Lonely? Don't Get a Cold

Are you lonely tonight?

No, I'm not channeling Elvis.  But a new study says that if you are, that cold is going to feel worse.

I suppose it makes sense.  Back when I was single, everything seemed harder because there was no soft place to fall.  Getting sick was the worst (which I often did, in many of my jobs where I traveled often, though I did come home from a vacation in the Bahamas with strep throat -- though it did lead to how I met my husband.  But that's a story for another time).

Having a cold is bad enough, but having a cold if you’re lonely can actually feel worse, according to research published by the American Psychological Association, newswise.com reports.

By finding lonely people and infecting them with the cold virus (how cruel), researchers determined that those who had weaker social networks were more likely to report their cold symptoms were more severe than cold sufferers who didn’t feel lonely, according to the study published in the APA journal Health Psychology.

“Research has shown that loneliness puts people at risk for early death and other physical illnesses,” says study author Angie LeRoy, a graduate student in psychology at Rice University. “But nothing had been done to look at an acute but temporary illness that we're all vulnerable to – the common cold.”

And feeling lonely had a greater effect on symptoms than actually being lonely, the researchers found.

“We looked at the quality of people’s relationships, not the quantity,” LeRoy explains. “You can be in a crowded room and feel lonely. That perception is what seems to be important when it comes to cold symptoms.”

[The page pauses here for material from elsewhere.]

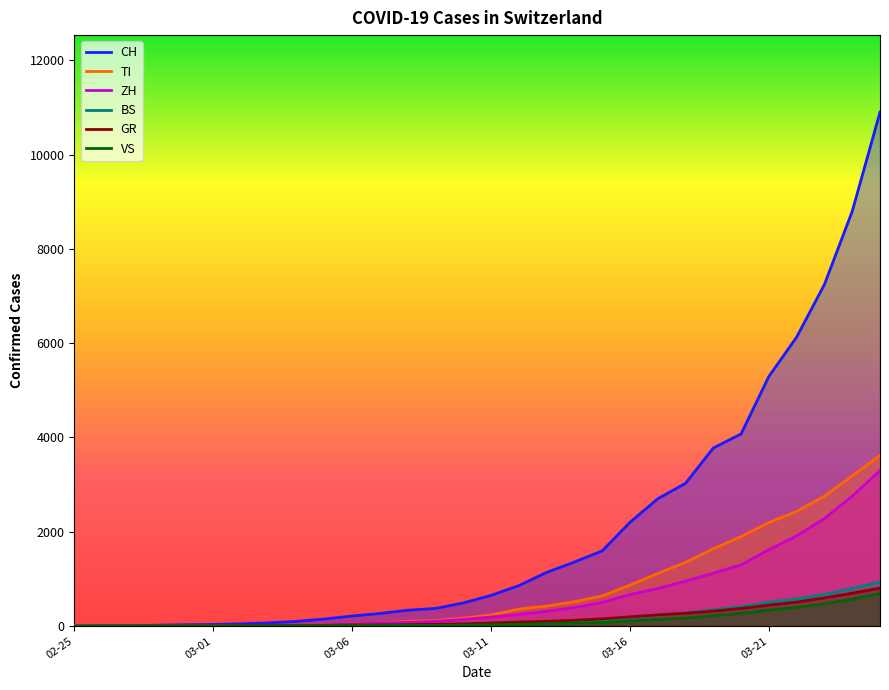

What is the difference between the maximum and second lowest values in the TI series?

3618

The researchers studied 159 people, all unmarried, ranging in age from 18 to 55. Nearly 60 percent were men. All were assessed for their psychological and physical health, given cold-inducing nasal drops and quarantined for five days in hotel rooms.

The participants were monitored during and after the five-day stay. After adjusting for gender and age, the season, depressive affect and social isolation, the researchers found that those who felt lonely were no more likely to get a cold than those who didn’t feel isolated.

But among those who actually came down with a cold (75 percent of the sample), people who were lonelier at baseline reported worse cold symptoms. The size of the participants' social networks appeared to have no bearing on how sick they felt.

“It's all about a particular predisposition (loneliness) interacting with a particular stressor,” adds study co-author Chris Fagundes, PhD, a psychology professor at Rice University.

I recently read a NYT column by Jane Brody that said people with positive attitudes live longer.  Now I'm someone who doesn't really believe that -- or feels guilt when I can't do this.  I fought both infertility and cancer, twice, with as optimistic an outlook as possible but it was still terrible.  Thankfully, I'm now 10 years out and I have a (mostly) wonderful almost 16-year-old.  But what's so off-putting about this positive outlook stuff is that if, you can't, you feel terrible guilt.  And no one needs that.